“The field which Abraham purchased from the Hittites; there was Abraham buried, and Sarah his wife.”  (Genesis 25:10)

            God had promised Abraham and his descendants the entire land of Canaan, today the land of Israel.  Nonetheless, when his wife Sarah dies at the beginning of this portion, Abraham has no place to bury her.  Abraham goes through a difficult and expensive negotiation with the Hittites to buy a small piece of property, the Cave of Machpelah.  In the end both Abraham and Sarah will be buried there along with their descendants Isaac and Rebecca, Jacob and Leah.  (Rachel will be buried elsewhere.)

            The lesson from this portion is that, only with difficulty will Abraham gain possession of the Promised Land.   Nobody will hand it to him and his family on a “silver platter.”  Numerous times in history Abraham’s descendants, the Jewish people would live on the land, only to be exiled.  When the modern state of Israel was about to be established, Chaim Weizmann famously said, “The State of Israel will not be handed to the Jewish people on a silver platter.”

            This image became famous in one of the earliest Hebrew poems written by Nathan Alterman and published in 1948, immediately before the founding of the state.  It pictures a young man and a young woman entering the community, filthy from fighting the war.  The people ask them, who are you?  They respond, we are the migash hakesef, the silver platter on which the state was given.  This poem is often read on Yom HaZikaron, Israel Memorial Day, the day before Yom Atzmaut, Israel Independence Day.  It reflects the fact that anything worthwhile life only comes through pain and sacrifice.   Or as Ben Hai Hai said in Pirkei Avot, lefum tzara agra “according to the suffering is the reward” (Avot 5:23).  To quote the English equivalent of this saying, “no pain no gain.”

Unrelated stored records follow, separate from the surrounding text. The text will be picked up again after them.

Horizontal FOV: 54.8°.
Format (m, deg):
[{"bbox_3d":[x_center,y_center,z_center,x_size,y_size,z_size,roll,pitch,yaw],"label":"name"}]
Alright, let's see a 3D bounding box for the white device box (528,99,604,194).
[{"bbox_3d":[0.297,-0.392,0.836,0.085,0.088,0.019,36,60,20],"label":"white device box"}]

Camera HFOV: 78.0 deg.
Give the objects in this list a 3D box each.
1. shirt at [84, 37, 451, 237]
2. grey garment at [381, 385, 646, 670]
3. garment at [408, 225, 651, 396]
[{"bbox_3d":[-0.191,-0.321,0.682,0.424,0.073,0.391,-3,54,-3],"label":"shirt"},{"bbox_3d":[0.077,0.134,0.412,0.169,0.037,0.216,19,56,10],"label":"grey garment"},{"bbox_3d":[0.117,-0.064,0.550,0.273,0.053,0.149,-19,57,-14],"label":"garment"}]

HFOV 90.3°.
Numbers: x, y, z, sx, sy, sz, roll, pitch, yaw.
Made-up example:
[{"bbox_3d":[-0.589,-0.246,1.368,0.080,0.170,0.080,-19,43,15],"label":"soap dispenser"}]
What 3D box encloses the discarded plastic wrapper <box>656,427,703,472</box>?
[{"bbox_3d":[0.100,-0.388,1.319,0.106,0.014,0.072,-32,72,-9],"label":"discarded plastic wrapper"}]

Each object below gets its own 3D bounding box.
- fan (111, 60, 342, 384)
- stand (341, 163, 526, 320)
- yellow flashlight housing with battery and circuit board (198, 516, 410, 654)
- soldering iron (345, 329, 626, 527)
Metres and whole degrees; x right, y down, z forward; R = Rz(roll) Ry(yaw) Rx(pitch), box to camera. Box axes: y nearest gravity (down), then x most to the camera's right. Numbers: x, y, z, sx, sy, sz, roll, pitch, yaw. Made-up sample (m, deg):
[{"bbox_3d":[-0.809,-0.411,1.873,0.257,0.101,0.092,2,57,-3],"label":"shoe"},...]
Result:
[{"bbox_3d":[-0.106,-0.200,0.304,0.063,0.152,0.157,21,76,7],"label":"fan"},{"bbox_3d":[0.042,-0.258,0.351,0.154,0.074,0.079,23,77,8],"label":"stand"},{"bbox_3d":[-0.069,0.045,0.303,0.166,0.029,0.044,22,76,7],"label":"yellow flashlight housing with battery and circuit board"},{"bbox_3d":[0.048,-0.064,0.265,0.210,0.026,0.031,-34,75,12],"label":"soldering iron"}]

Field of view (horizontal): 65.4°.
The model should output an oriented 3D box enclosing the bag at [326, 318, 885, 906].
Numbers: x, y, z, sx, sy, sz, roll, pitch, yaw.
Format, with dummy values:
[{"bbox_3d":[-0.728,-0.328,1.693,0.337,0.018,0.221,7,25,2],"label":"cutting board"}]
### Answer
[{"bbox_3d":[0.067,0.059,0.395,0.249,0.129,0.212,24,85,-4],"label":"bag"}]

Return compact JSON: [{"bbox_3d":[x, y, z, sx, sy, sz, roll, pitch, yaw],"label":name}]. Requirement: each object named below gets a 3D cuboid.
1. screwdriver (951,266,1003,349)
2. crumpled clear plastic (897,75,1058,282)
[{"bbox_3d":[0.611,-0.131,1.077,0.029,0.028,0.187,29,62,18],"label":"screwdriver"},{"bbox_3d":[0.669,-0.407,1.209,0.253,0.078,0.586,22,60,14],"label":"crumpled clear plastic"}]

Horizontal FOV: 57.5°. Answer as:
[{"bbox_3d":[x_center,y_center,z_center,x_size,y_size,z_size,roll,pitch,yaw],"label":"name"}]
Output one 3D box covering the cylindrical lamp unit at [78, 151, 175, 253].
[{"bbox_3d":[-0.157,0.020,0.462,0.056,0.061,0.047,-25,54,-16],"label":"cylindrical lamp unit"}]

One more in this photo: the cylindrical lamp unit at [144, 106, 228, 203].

            Nothing Israel has accomplished has been simple.  Whether fighting numerous wars of survival, combatting terrorism, resurrecting the Hebrew language, settling millions of immigrants from throughout the world, or becoming a world center of technological innovation, everything has been a struggle.  Nothing has been handed to Israel on a silver platter. That leads me to the problem today.  Everyone offers simplistic solutions for Israel to solve its problems. 

            From the left we hear one solution, “end the occupation.”  Of course, they never say what occupation.  Do they mean the occupation of lands captured in the 1967 Six Day War, lands such as Nablus and Hebron (which contains the Cave of Machpelah)?    Or do they mean the occupation of the entire country, pulling out of Tel Aviv and Haifa?  Israel has experience pulling out of occupied lands and handing them to Palestinians.  They pulled out of Gaza, Hamas took over, and Israel was met with barrages of rockets.

            From the right we hear another solution, annex the land.  This is the approach of many in the newly formed government of Bibi Netanyahu.  This also creates countless problems.  The land contains millions of Palestinians.  If Israel annexes the land, it either becomes a Jewish non-democratic state or a democratic non-Jewish state.  It cannot have it both ways.  Annexation is no solution to the Israel – Palestinian issue.

            Perhaps a solution can be found to the vexing problems of Israel, but such a situation will be difficult.  It will involve delicate negotiations and compromises.  And neither side seems ready for such a solution.  As an American Jew, it is not my obligation to tell Israel how to solve its problems.  I do not live there, and my children do not serve in its army.

            Israel was not handed to the Jewish people on a silver platter.  But perhaps it is important to remember that nothing worthwhile in life is handed to us on a silver platter.  Everything worthwhile requires hard work, pain, and sacrifice.  That lesson applies not only to the state of Israel.  It applies to all of us in our personal lives.